# Problem to work on
Using the data that follows, return exactly the lines from the one that contains "334 days ago" through the one that contains "Clodura.ai bundles a", ends included.

(Data excerpts)
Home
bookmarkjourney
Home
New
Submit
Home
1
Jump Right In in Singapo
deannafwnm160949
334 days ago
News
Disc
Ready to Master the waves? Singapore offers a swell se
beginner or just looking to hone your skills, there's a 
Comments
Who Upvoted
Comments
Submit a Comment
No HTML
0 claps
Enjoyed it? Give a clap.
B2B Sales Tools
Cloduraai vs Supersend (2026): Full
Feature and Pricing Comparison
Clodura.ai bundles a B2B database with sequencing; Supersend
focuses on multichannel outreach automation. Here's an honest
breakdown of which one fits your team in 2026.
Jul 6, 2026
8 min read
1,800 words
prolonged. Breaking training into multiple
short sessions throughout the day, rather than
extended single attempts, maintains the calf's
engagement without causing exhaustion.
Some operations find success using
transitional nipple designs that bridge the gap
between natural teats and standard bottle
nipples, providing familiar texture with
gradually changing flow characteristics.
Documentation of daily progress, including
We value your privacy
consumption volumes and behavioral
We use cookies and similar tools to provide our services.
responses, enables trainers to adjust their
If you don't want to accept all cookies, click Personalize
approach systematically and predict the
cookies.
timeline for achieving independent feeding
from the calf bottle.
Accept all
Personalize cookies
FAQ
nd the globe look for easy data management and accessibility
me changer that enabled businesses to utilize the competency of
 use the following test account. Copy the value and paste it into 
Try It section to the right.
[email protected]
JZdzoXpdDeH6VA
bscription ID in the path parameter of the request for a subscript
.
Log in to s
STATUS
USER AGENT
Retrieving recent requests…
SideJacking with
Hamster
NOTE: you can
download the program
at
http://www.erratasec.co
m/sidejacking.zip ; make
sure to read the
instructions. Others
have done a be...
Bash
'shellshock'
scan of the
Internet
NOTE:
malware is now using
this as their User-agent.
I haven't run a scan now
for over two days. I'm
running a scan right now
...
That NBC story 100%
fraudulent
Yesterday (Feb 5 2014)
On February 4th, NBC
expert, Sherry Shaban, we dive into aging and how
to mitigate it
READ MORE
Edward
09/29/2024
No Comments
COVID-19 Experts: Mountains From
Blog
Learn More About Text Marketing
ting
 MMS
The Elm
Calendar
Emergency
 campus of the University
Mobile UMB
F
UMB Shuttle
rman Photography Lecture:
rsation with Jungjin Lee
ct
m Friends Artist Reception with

# Task solution
334 days ago
News
Disc
Ready to Master the waves? Singapore offers a swell se
beginner or just looking to hone your skills, there's a 
Comments
Who Upvoted
Comments
Submit a Comment
No HTML
0 claps
Enjoyed it? Give a clap.
B2B Sales Tools
Cloduraai vs Supersend (2026): Full
Feature and Pricing Comparison
Clodura.ai bundles a B2B database with sequencing; Supersend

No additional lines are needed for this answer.